▸ **To be done**
**a.** In the transcript, what does Mr Hoon say all coalitions are?
**b.** Please reproduce the entries word for word, beginning at the line that contains "common name: American toad" and stopping after the last line of the entries. Omit the pictures.

____ Selected text

291. I agree entirely with that, but there is
a slight contradiction there, is there not, because our current
policy is to work with the coalition and to have friends on board
with us? If we adopt, as you rightly say, the point that we do
not wait for them to come to us, but we go after them, the contradiction
comes when we actually cause problems to partners in the coalition
because that offensive action that we take in some way offends
either their own feelings on the issue or their stability, or
encroaches into their sovereignty. There is a real issue here.
So is the issue one of keeping the balance, the centre of gravity
being the coalition and its stability, or is it defending us wherever
that takes us? It cannot be both, can it?
(Mr Hoon) I think you are probably being too rational
in your analysis. All coalitions are coalitions of the willing,
and most military action in particular involves states being willing
to use their military forces to achieve certain purposes. Clearly
there are issues in relation to sovereignty, but we have always
emphasised, as we will continue to emphasise, the importance of
international law and indeed our own law, because that governs
our own armed forces in the way in which they conduct their activities.
So I do not really think that there is quite the dilemma that
you suggest. We work as part of a coalition, and when it is necessary
we take action that that coalition agrees upon. Equally, that
is within the constraints of international law.

________
____ Information given

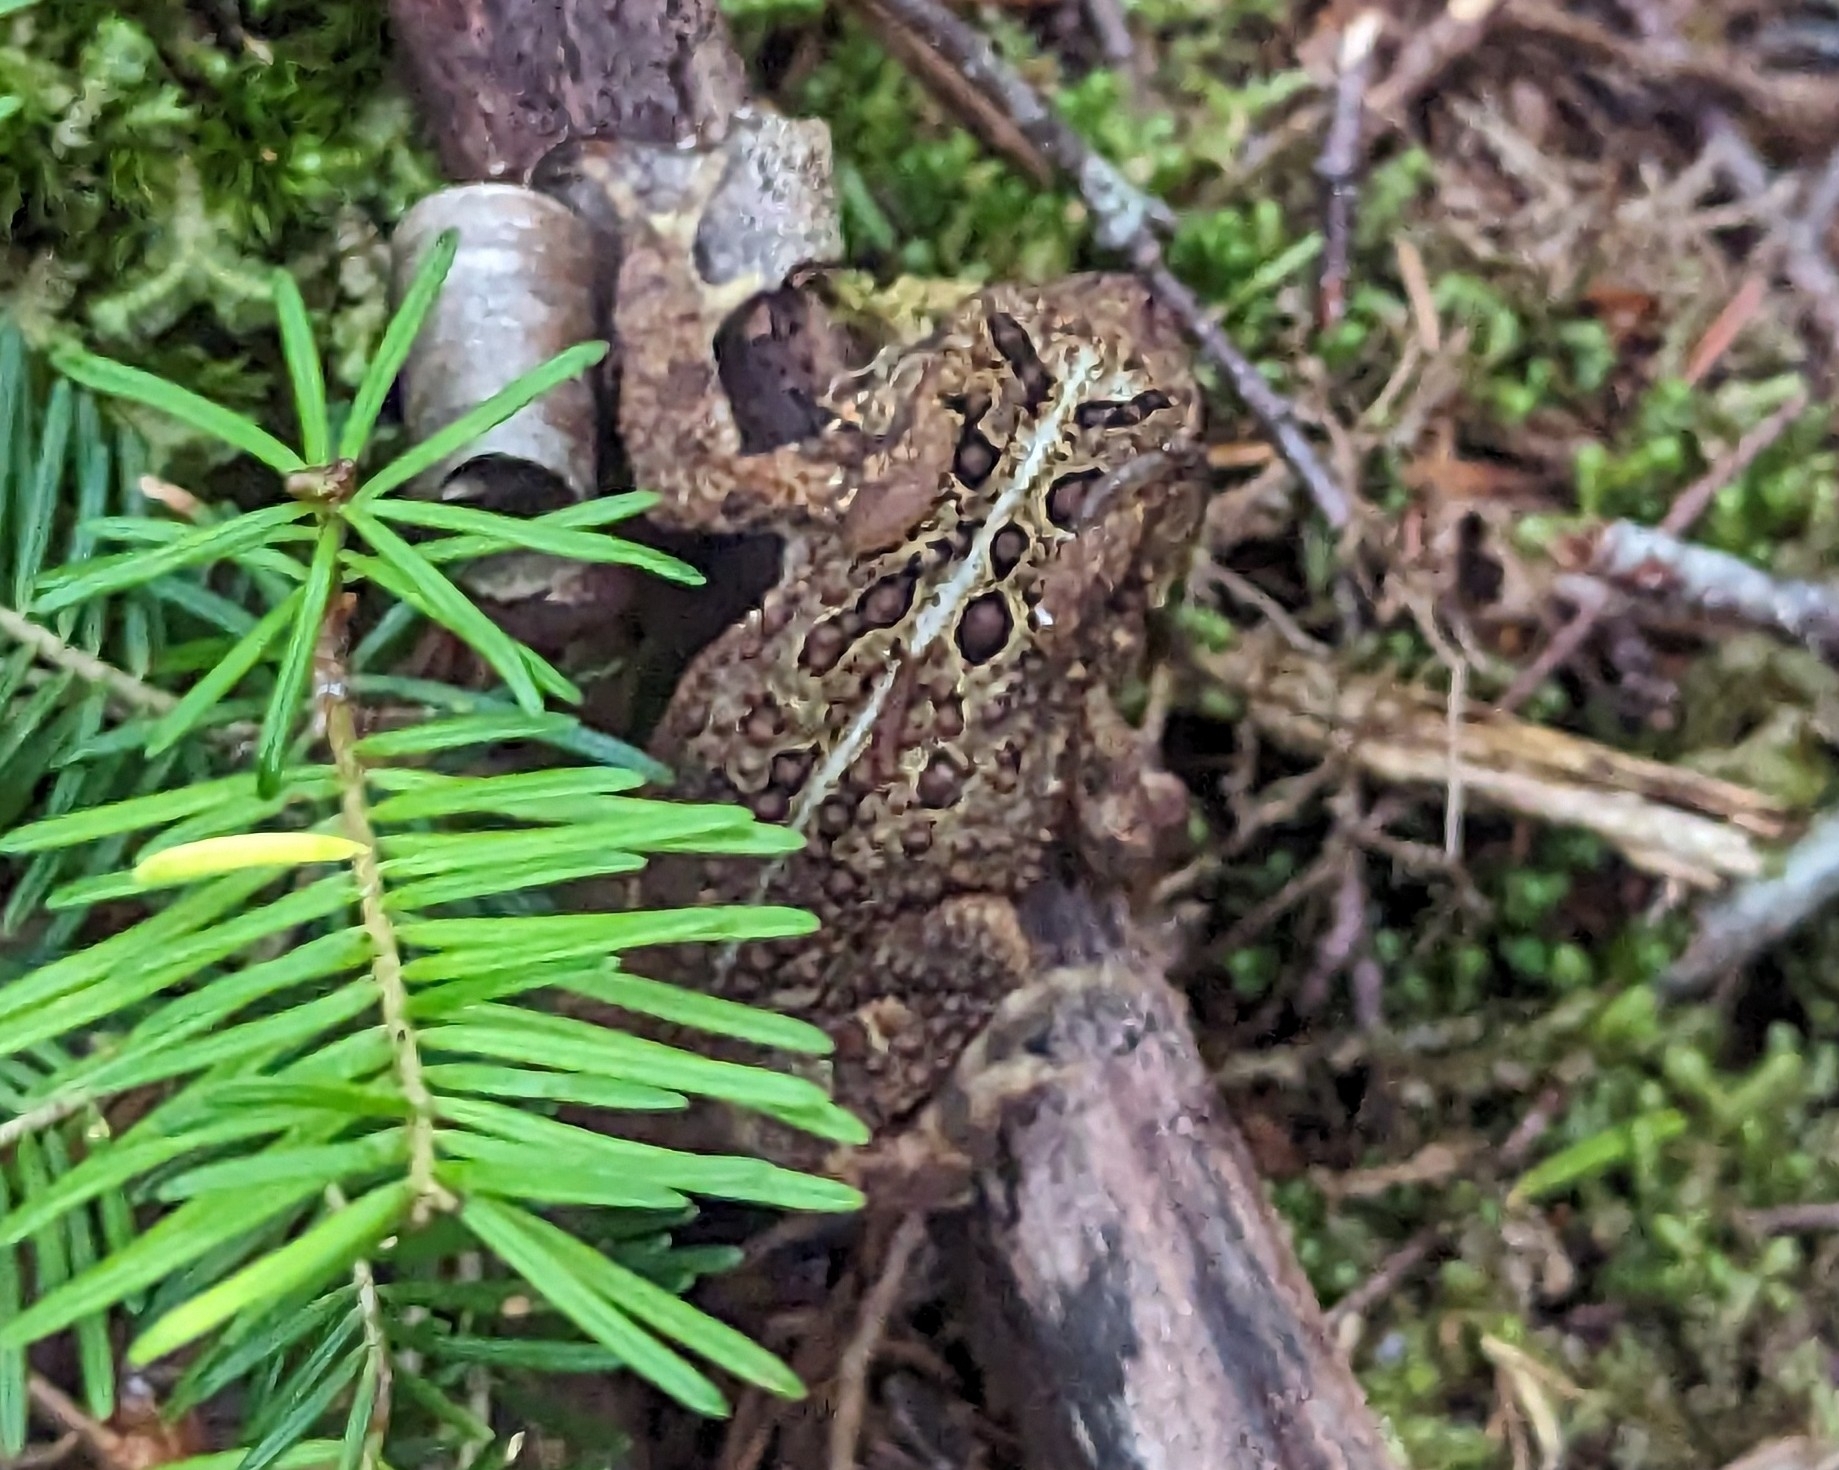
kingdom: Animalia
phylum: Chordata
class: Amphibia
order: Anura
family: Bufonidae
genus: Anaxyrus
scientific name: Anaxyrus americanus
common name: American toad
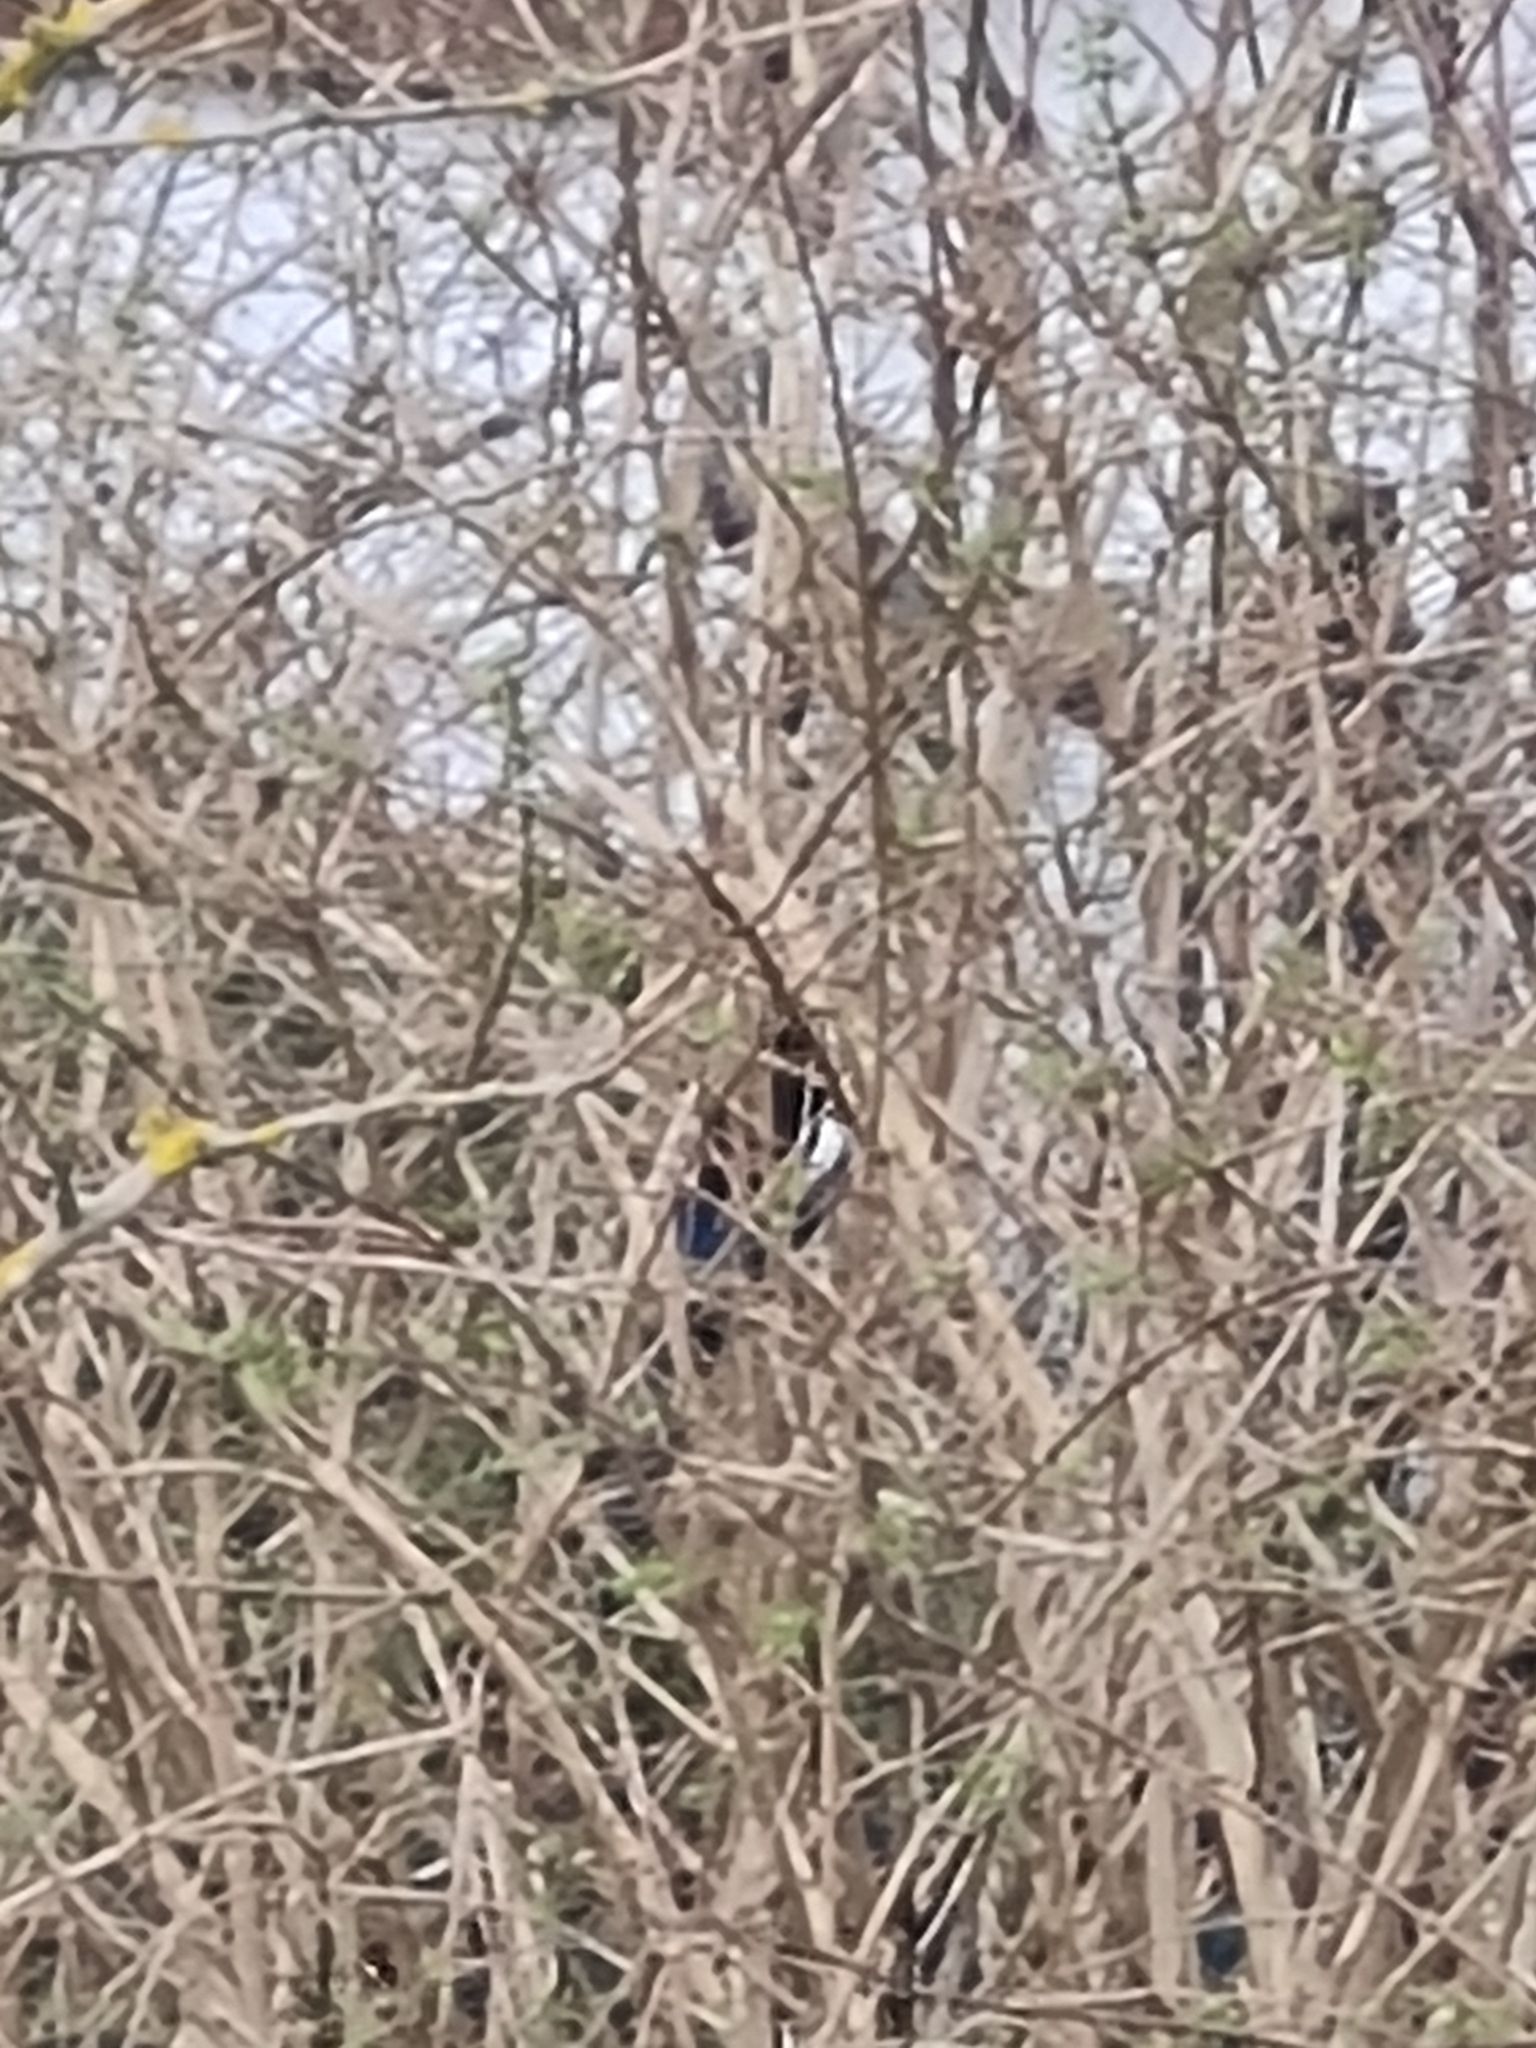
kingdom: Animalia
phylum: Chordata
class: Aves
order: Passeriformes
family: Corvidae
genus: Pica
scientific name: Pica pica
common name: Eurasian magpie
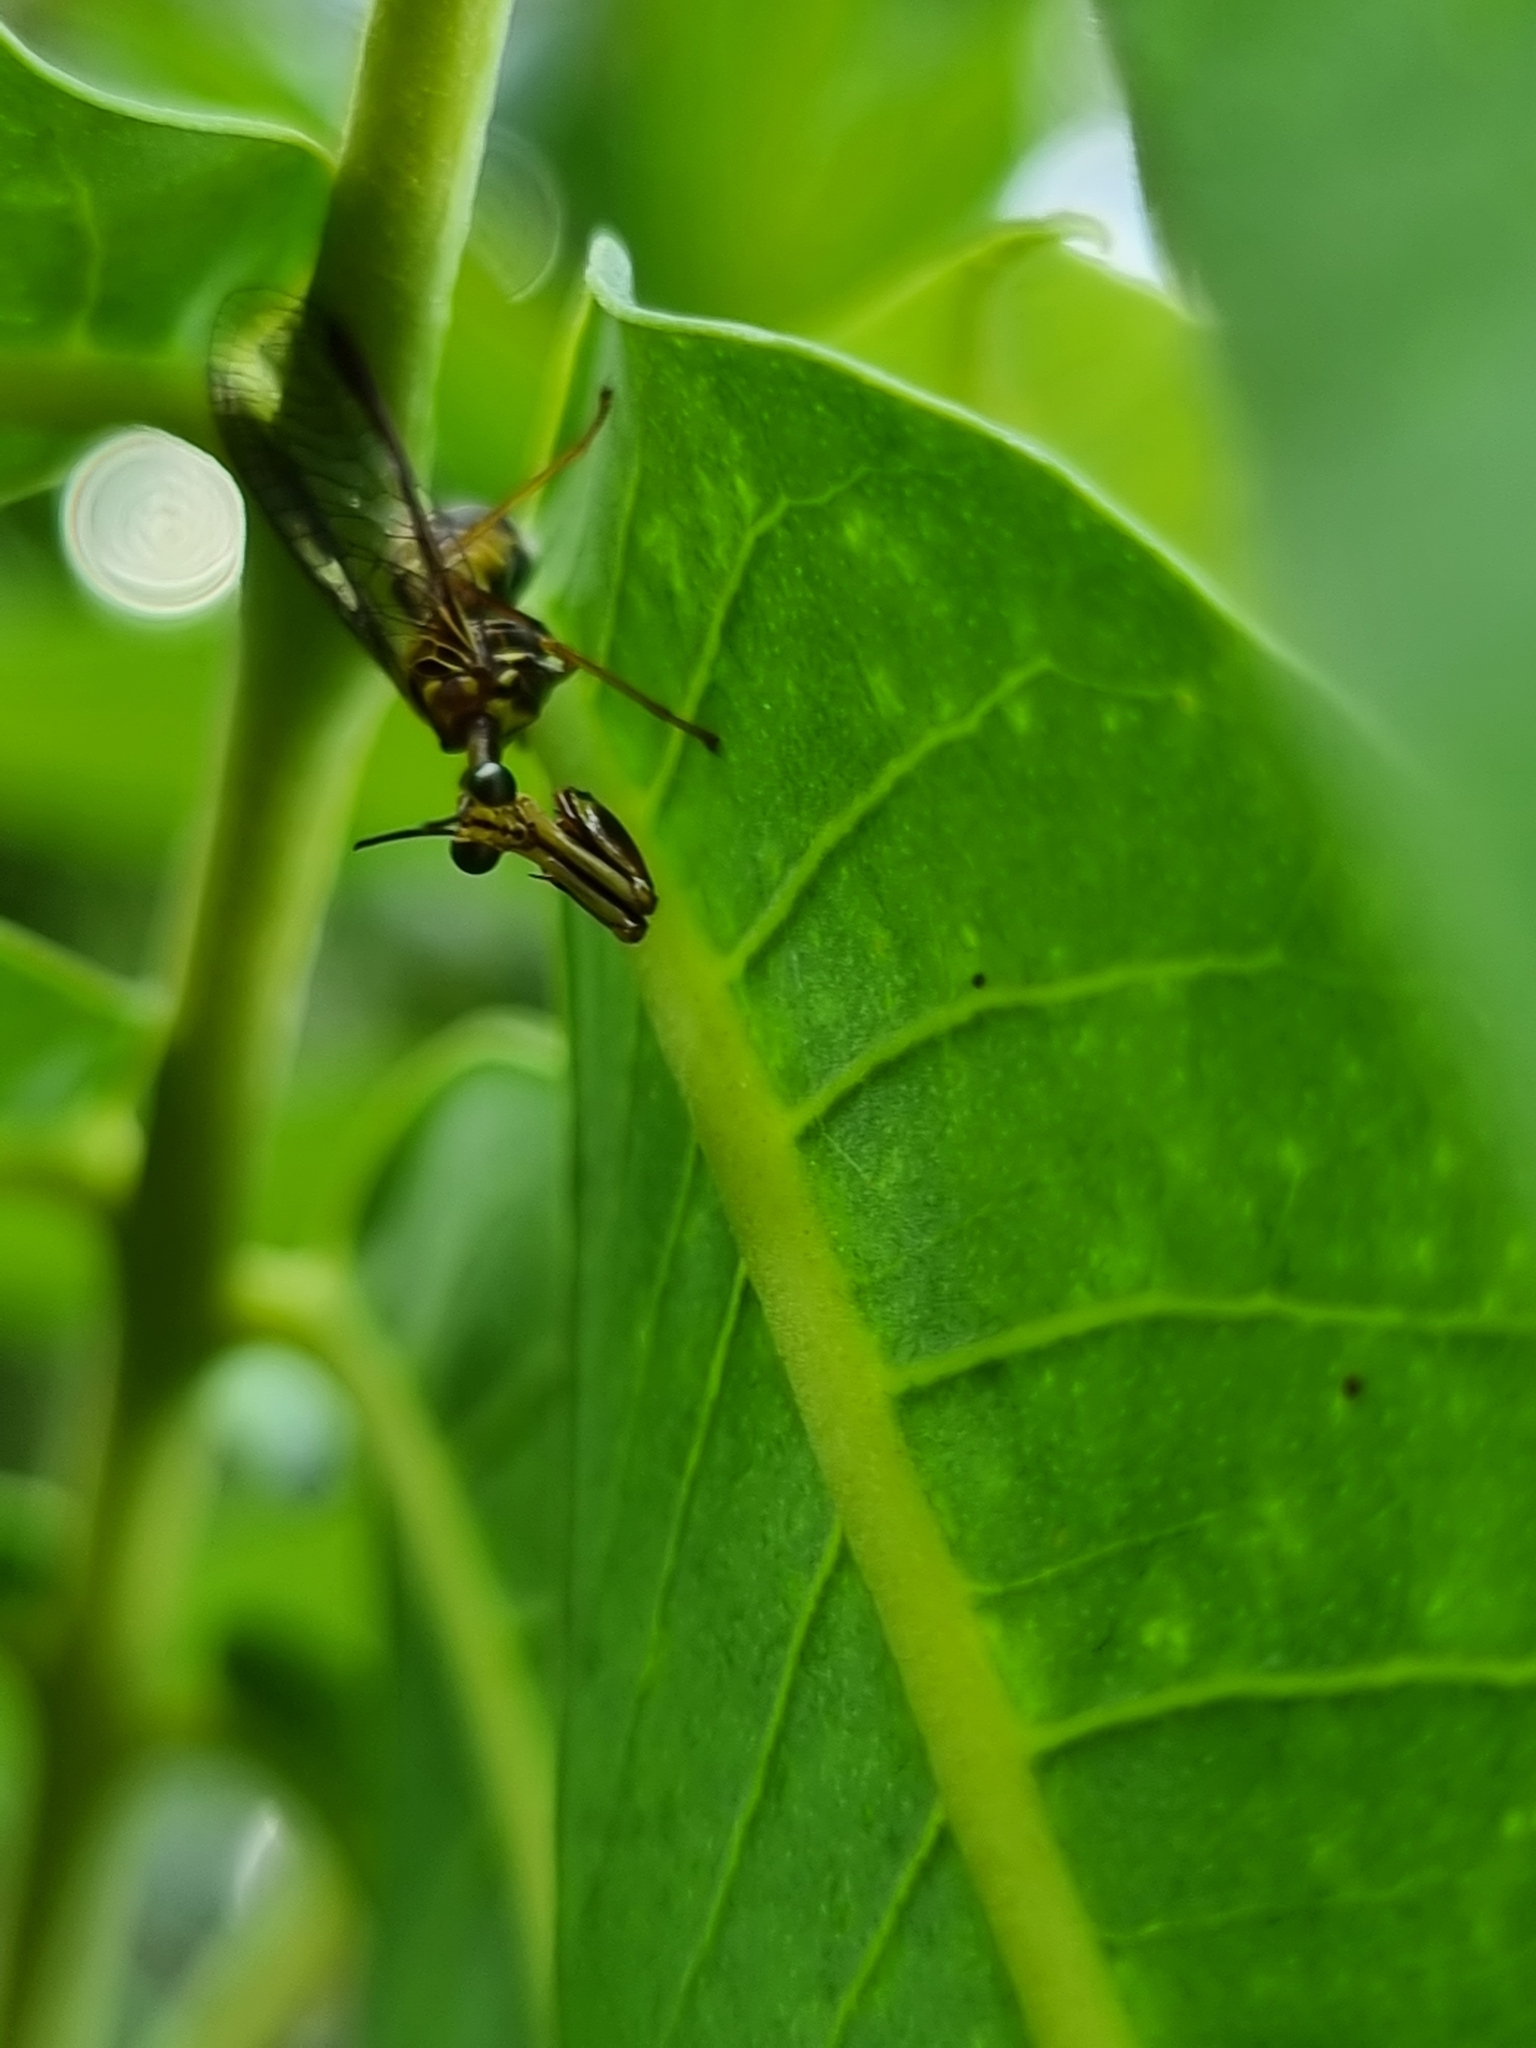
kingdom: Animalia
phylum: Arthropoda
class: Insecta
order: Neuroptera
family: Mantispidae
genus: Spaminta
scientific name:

________

▸ **Replies**
**a.** Coalitions of the willing.

**b.**
common name: American toad
kingdom: Animalia
phylum: Chordata
class: Aves
order: Passeriformes
family: Corvidae
genus: Pica
scientific name: Pica pica
common name: Eurasian magpie
kingdom: Animalia
phylum: Arthropoda
class: Insecta
order: Neuroptera
family: Mantispidae
genus: Spaminta
scientific name:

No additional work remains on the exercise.